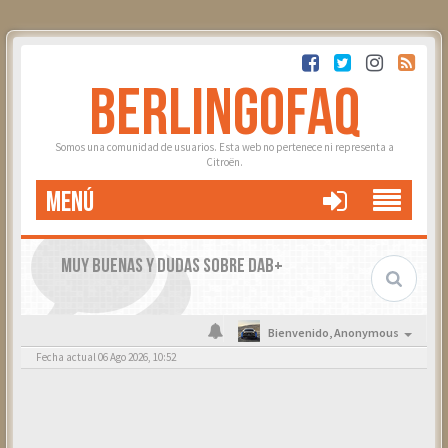
BERLINGOFAQ
Somos una comunidad de usuarios. Esta web no pertenece ni representa a
Citroën.
MENÚ
MUY BUENAS Y DUDAS SOBRE DAB+
Bienvenido,
Anonymous
Fecha actual 06 Ago 2026, 10:52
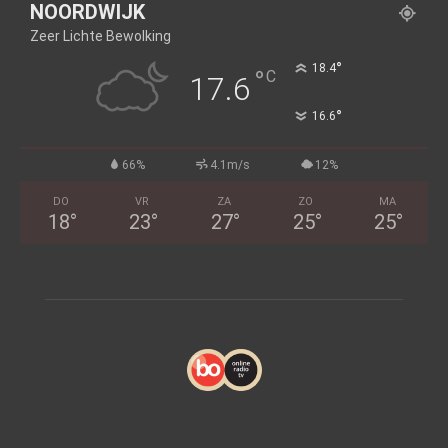
NOORDWIJK
Zeer Lichte Bewolking
°
18.4
°
C
17.6
°
16.6
66%
4.1m/s
12%
DO
VR
ZA
ZO
MA
18
°
23
°
27
°
25
°
25
°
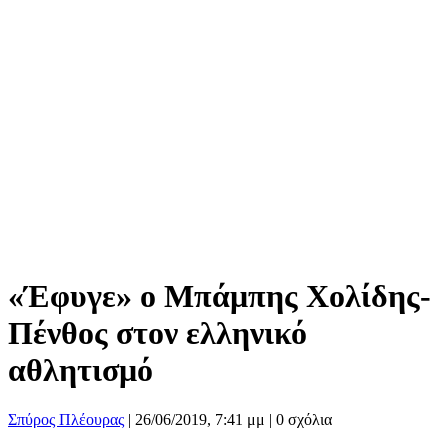
«Έφυγε» ο Μπάμπης Χολίδης-
Πένθος στον ελληνικό
αθλητισμό
Σπύρος Πλέουρας
|
26/06/2019, 7:41 μμ |
0 σχόλια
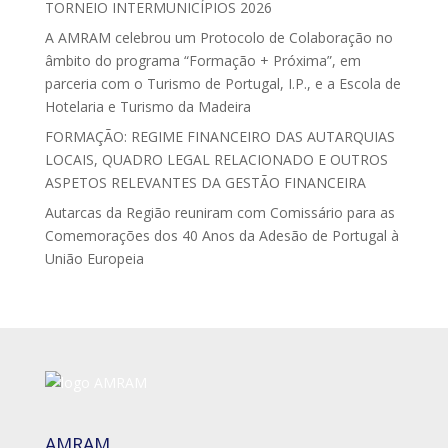
TORNEIO INTERMUNICÍPIOS 2026
A AMRAM celebrou um Protocolo de Colaboração no
âmbito do programa “Formação + Próxima”, em
parceria com o Turismo de Portugal, I.P., e a Escola de
Hotelaria e Turismo da Madeira
FORMAÇÃO: REGIME FINANCEIRO DAS AUTARQUIAS
LOCAIS, QUADRO LEGAL RELACIONADO E OUTROS
ASPETOS RELEVANTES DA GESTÃO FINANCEIRA
Autarcas da Região reuniram com Comissário para as
Comemorações dos 40 Anos da Adesão de Portugal à
União Europeia
AMRAM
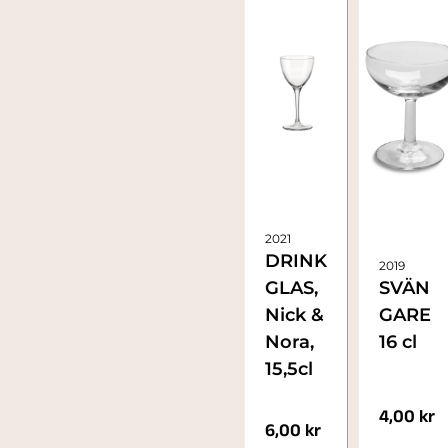
2021
DRINK
2019
GLAS,
SVÄN
Nick &
GARE
Nora,
16 cl
15,5cl
4,00
kr
6,00
kr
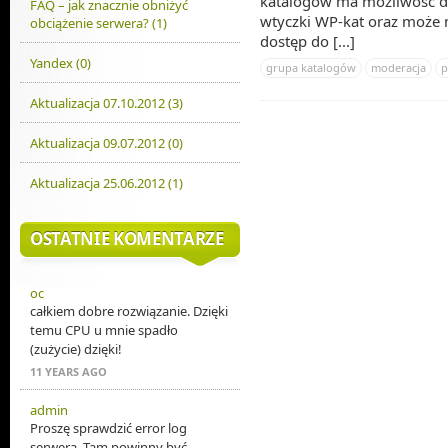
katalogów ma możliwość de
FAQ – jak znacznie obniżyć
wtyczki WP-kat oraz może
obciążenie serwera? (1)
dostęp do [...]
Yandex (0)
grupa katalogów
moderacja
p
Aktualizacja 07.10.2012 (3)
Aktualizacja 09.07.2012 (0)
Aktualizacja 25.06.2012 (1)
OSTATNIE KOMENTARZE
oc
całkiem dobre rozwiązanie. Dzięki
temu CPU u mnie spadło
(zużycie) dzięki!
11 YEARS AGO
admin
Proszę sprawdzić error log
serwera. Tam powinny być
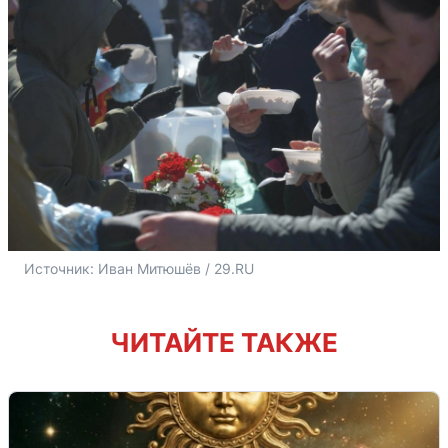
Источник: 
Иван Митюшёв / 29.RU
ЧИТАЙТЕ ТАКЖЕ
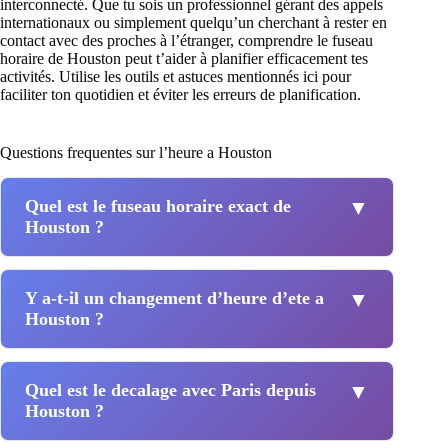
interconnecté. Que tu sois un professionnel gérant des appels
internationaux ou simplement quelqu’un cherchant à rester en
contact avec des proches à l’étranger, comprendre le fuseau
horaire de Houston peut t’aider à planifier efficacement tes
activités. Utilise les outils et astuces mentionnés ici pour
faciliter ton quotidien et éviter les erreurs de planification.
Questions frequentes sur l’heure a Houston
Quel est le fuseau horaire exact de
▼
Houston ?
Y a-t-il un changement d’heure d’ete a
▼
Houston ?
Quel est le decalage avec Paris depuis
▼
Houston ?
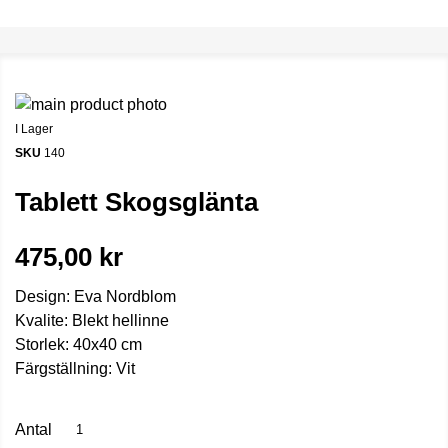
I Lager
SKU
140
Tablett Skogsglänta
475,00 kr
Design: Eva Nordblom
Kvalite: Blekt hellinne
Storlek: 40x40 cm
Färgställning: Vit
Antal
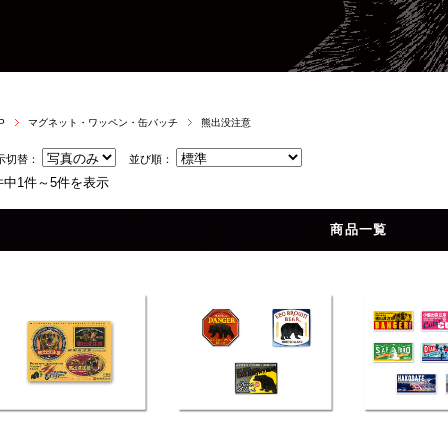
P
マグネット・ワッペン・缶バッチ
熊出没注意
示切替：
並び順：
件中1件～5件を表示
商品一覧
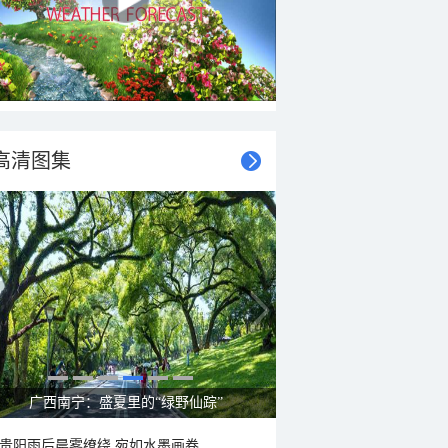
高清图集
广西南宁：盛夏里的“绿野仙踪”
贵阳雨后晨雾缭绕 宛如水墨画卷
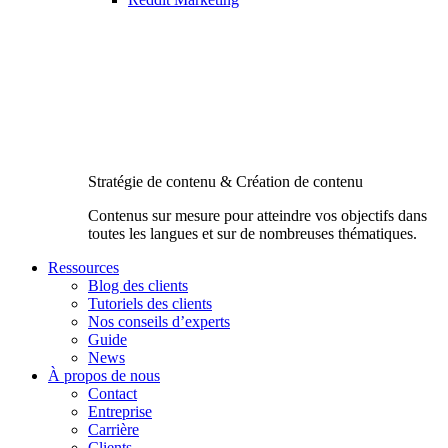
Stratégie de contenu & Création de contenu
Contenus sur mesure pour atteindre vos objectifs dans
toutes les langues et sur de nombreuses thématiques.
Ressources
Blog des clients
Tutoriels des clients
Nos conseils d’experts
Guide
News
À propos de nous
Contact
Entreprise
Carrière
Clients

WRITTEN TASK => For the word "katalogów", find all matching lines in the entries above and copy them out.

ANSWER AREA =>
katalogów ma możliwość de
grupa katalogów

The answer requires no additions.